_Tasks to perform_.
#1 Reproduce the stretch of the essay on addiction from "When I started" through "consequences to end.".
#2 In the essay on addiction, what happened to the fear and anxiety with every drink?
#3 Extend the essay on addiction onward from its last sentence.

_Text shown_.
▬▬▬▬▬▬▬▬▬▬

Our culture ostracizes and spits upon addicts. Yes, they are inherently selfish. I know this because I am one. They will lie, steal, and cheat you to get their drug of choice. They will ask for food money and starve themselves to spend it on drugs. But something we must ask ourselves is why? Are the millions of people who cannot put down the drugs and booze “bad” people? Or are they struggling with demons so overwhelming that they are willing to destroy their lives to escape?
When I started drinking, it was as if I found my solution to life. No longer did I have to exist in this world; no longer did I have to feel. I could run away from my demons in a drunken haze. All the fear and anxiety that ruled my life faded with every drink. Though, it always came back with a vengeance the morning after. I needed more, more, more, but more was never enough. It was not until I pushed away everyone who loved me and I was about to be homeless that I could explore an existence that wasn’t numbed. Even so, I did not want to stop drinking and drugging. I just wanted the consequences to end.

▬▬▬▬▬▬▬▬▬▬

_Collected data_.

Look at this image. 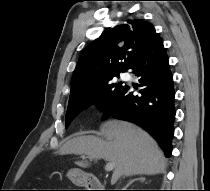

▬▬▬▬▬▬▬▬▬▬

_Responses by task_.
#1
When I started drinking, it was as if I found my solution to life. No longer did I have to exist in this world; no longer did I have to feel. I could run away from my demons in a drunken haze. All the fear and anxiety that ruled my life faded with every drink. Though, it always came back with a vengeance the morning after. I needed more, more, more, but more was never enough. It was not until I pushed away everyone who loved me and I was about to be homeless that I could explore an existence that wasn’t numbed. Even so, I did not want to stop drinking and drugging. I just wanted the consequences to end.

#2 They faded with every drink.

#3
Getting sober has been the most challenging thing I have ever done. Sixteen months without drugs and alcohol, and it is still a daily challenge. Every time I have a feeling too big, my first thought is always to drink it away. Even though I have begun to make amends to my loved ones, alcohol is still my one true love. She is the one who got away.
In Kristen Neff’s book, “Self-Compassion,” she describes a scenario in which a homeless person is begging for money. Neff writes, “Maybe he was just begging for money to buy alcohol or drugs–– should you still feel compassion for him? Yes… Compassion is not only relevant to those who are blameless victims but also to those whose suffering stems from failures, personal weakness, or bad decisions. You know, the kind you and I make every day.”
In this example, Neff argues that compassion is not only meant for a hypothetical special kind of morally superior people. No one like that exists. None among us die having done no wrongdoings. Can you really say you have never lied, cheated, or stolen in your life? If you can, you’re lying to yourself. Everybody makes mistakes.
Have you ever drunk alcohol, smoked weed, or used other mind-altering substances casually? Maybe you were of legal age; maybe you weren’t. Perhaps you got too drunk or high and learned your lesson for next time. Maybe you had to lie to get your drug of choice. That’s how it starts for many of us, except for one key difference: addicts can never put down their drug once they pick it up.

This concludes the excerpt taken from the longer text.